I understand books. Could no more go without books than without air. I'd probably be more active on the free-for-Kindle sites, though.

If you already have a TV, there's always the possibility of using a digital antenna that you only pay for once and brings in nearby stations and public TV. If you're in the right location, they can also pick up some cable channels.


----------



## Butterfly (Feb 11, 2016)

I'd give up whatever I had to, except my doggie.  Fortunately, I don't have any big bills, and I cut the cable a couple years ago (way too expensive and there wasn't anything much on there I wanted to watch anyway) and now have Netflix and Acorn TV.


----------



## Lon (Feb 11, 2016)

i have never ever hit serious financial hard times since age 25 and to have a problem now I would have to no longer have a pension, Social Security and all my investment accounts wiped out.


----------



## fureverywhere (Feb 11, 2016)

We're lucky here to have a large rotating used book section in the library.

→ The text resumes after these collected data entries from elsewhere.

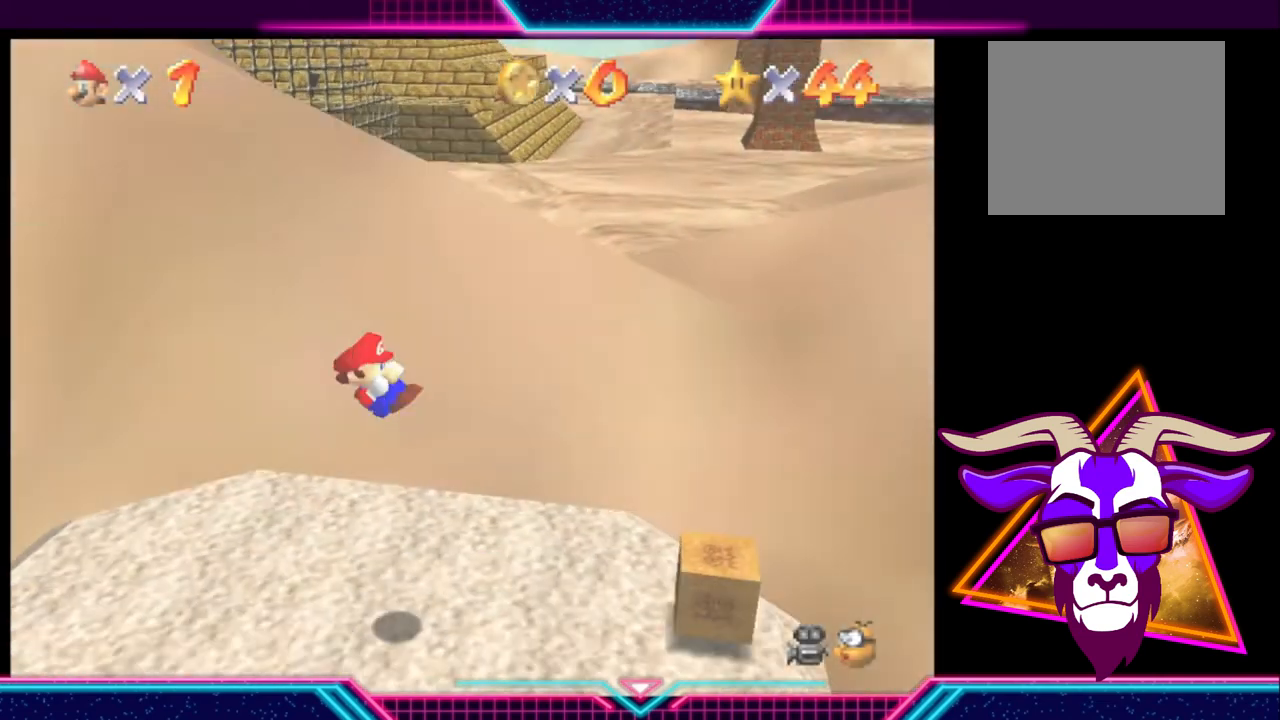
{"buttons": [], "left_stick": "right", "right_stick": "center", "events": [[100, "left_stick", "right"]]}
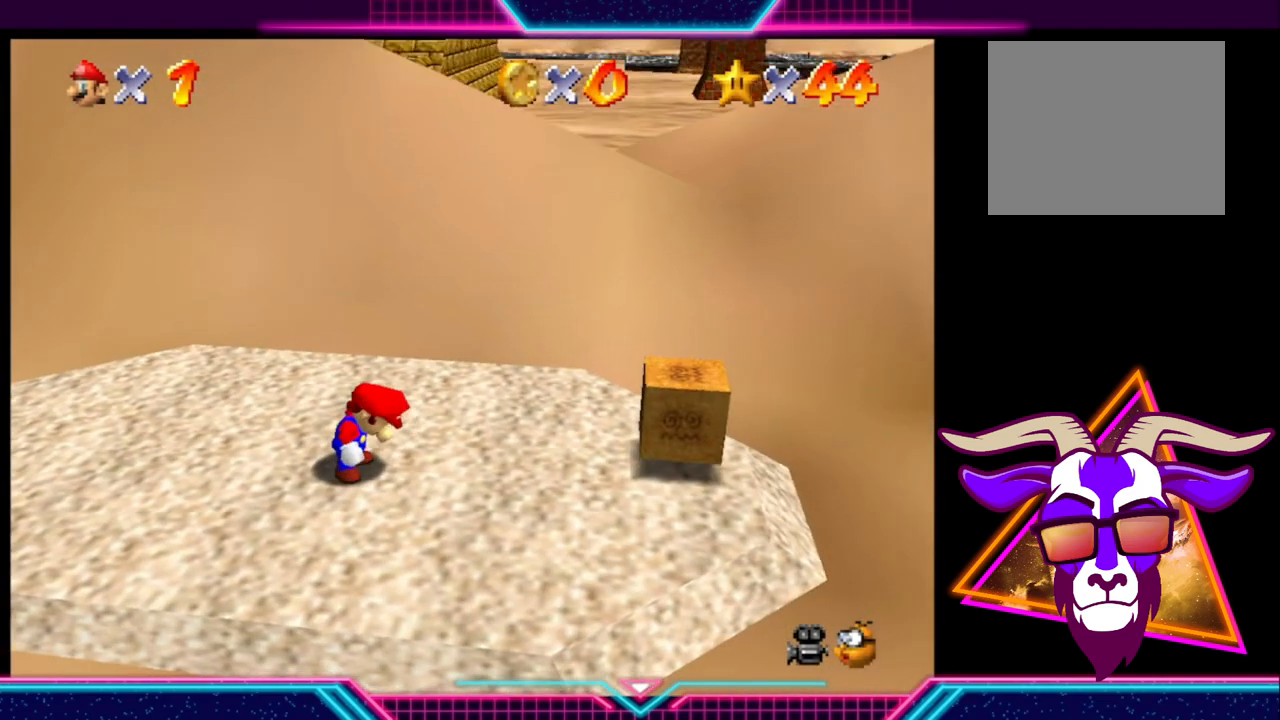
{"buttons": [], "left_stick": "right", "right_stick": "center", "events": []}
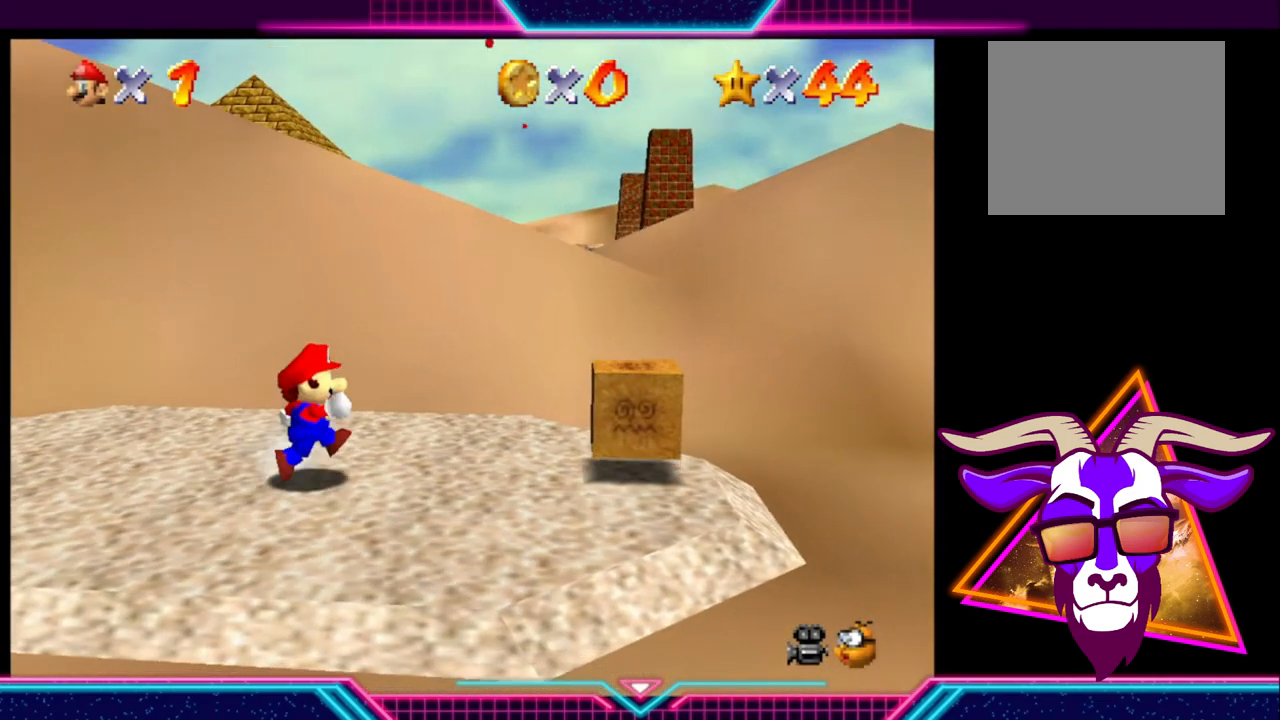
{"buttons": [], "left_stick": "right", "right_stick": "center", "events": [[267, "A", "down"], [467, "A", "up"]]}
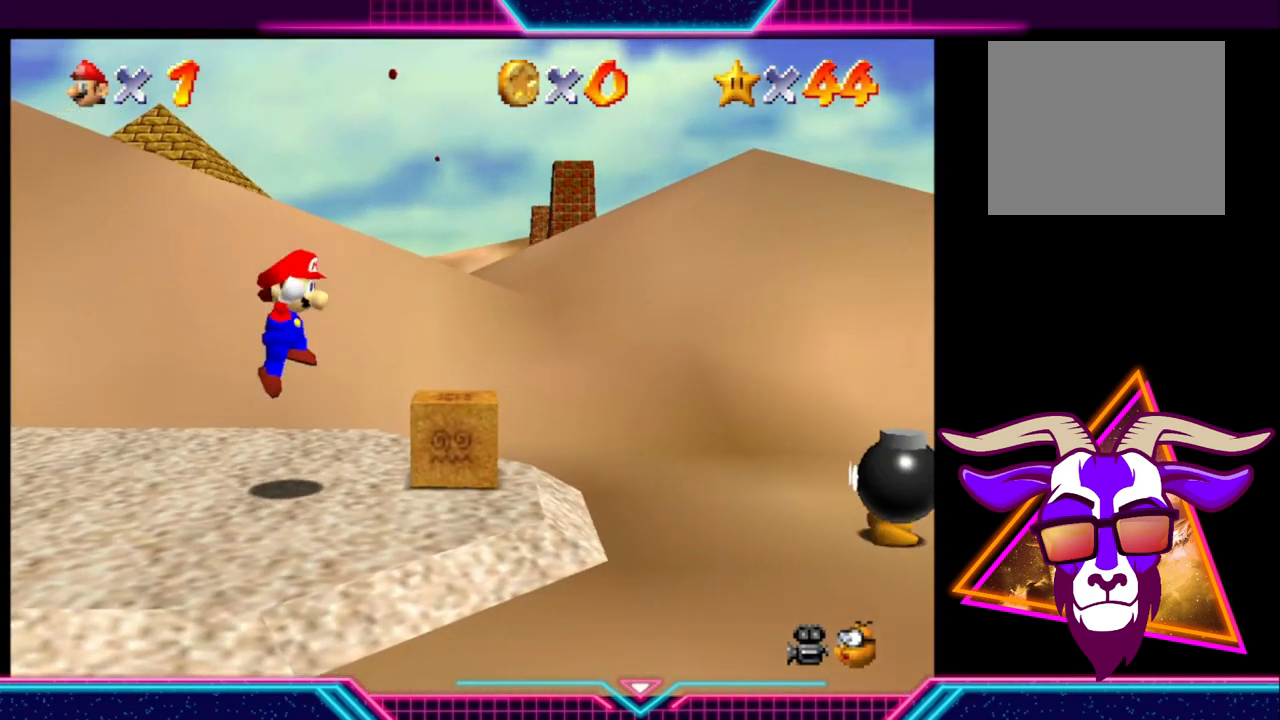
{"buttons": ["A"], "left_stick": "right", "right_stick": "center", "events": [[500, "A", "down"]]}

There's any number of us who bring in twenty and take home ten, bring in more and take home more. Great way to get your book fix for free.


----------



## Shalimar (Feb 11, 2016)

Lon this thread specifically addresses people's actions should they be hit by severe financial hard times. I think your comment is insensitive, and disrespects the purpose of the OP thread.


----------



## GeorgiaXplant (Feb 11, 2016)

I've known folks who were so secure that no financial disaster could ever touch them. They fell a long way.


----------



## Cookie (Feb 11, 2016)

What would I have to do without should I run short of cash? Give up good coffee, ice cream and butter tarts.


----------



## Linda (Feb 11, 2016)

I probably have enough books to read the rest of my life (I still buy more though) and I have a lot of tubes of paint stored up.  I think I've subconsciously done this because I was very poor when I was young.  Using a safety pin to attach your underpant's material to their waist band kind of poor, buying big bags of old bread and pastry from the bakery for $1 for chicken feed and eating it ourselves kind of poor, so it's something I can never forget.  So for me the TV would be the first to go as I seldom watch it anyway.  I would hate to let the internet go but I could do it if I had to.  For me, it's almost a necessity as it's how I usually socialize.  Eating out and movies could go, I could keep my rock garden as how much do rocks cost? , I could give up vacations and Starbucks, I don't spend much on cloths so that wouldn't be much of a problem.  I also have bins on extra tops and pants stored in my shed and in my house I have about 50 pairs of underpants and 15 or 20 bras and then many stored in the shed.  Lots of shoes and cloths stored that wouldn't even fit me but I like to save them in case anyone else needs them.  Yeah, its kind of sick maybe but I don't think I'm hurting anyone.  Besides 5 bookcases in my house I have many boxes and bins of books in my shed.  In my own defense, I will say, I have yard sales twice a year and sometimes I put things out to sell, so I'm not really a hoarder.


----------



## oldman (Feb 11, 2016)

I have always been one for having a plan for anything that may come up in my life, instead of waiting for the bomb to drop. By luck only, I inherited old family money from two generations back. I had a great paying job and money was never an issue. The answer to this question is that I really don't know. This is one of those things that I never gave any thought to. Maybe cut back on everything and downsize our housing. Cutting back and downsizing would be the only option, but we do what we have to do to survive. I am sure that robbing and pillaging would be out of the question. But, as some say, never say never.


----------



## GeorgiaXplant (Feb 11, 2016)

LOL, Oldman. Robbing and pillaging out of the question, but what about plundering and looting?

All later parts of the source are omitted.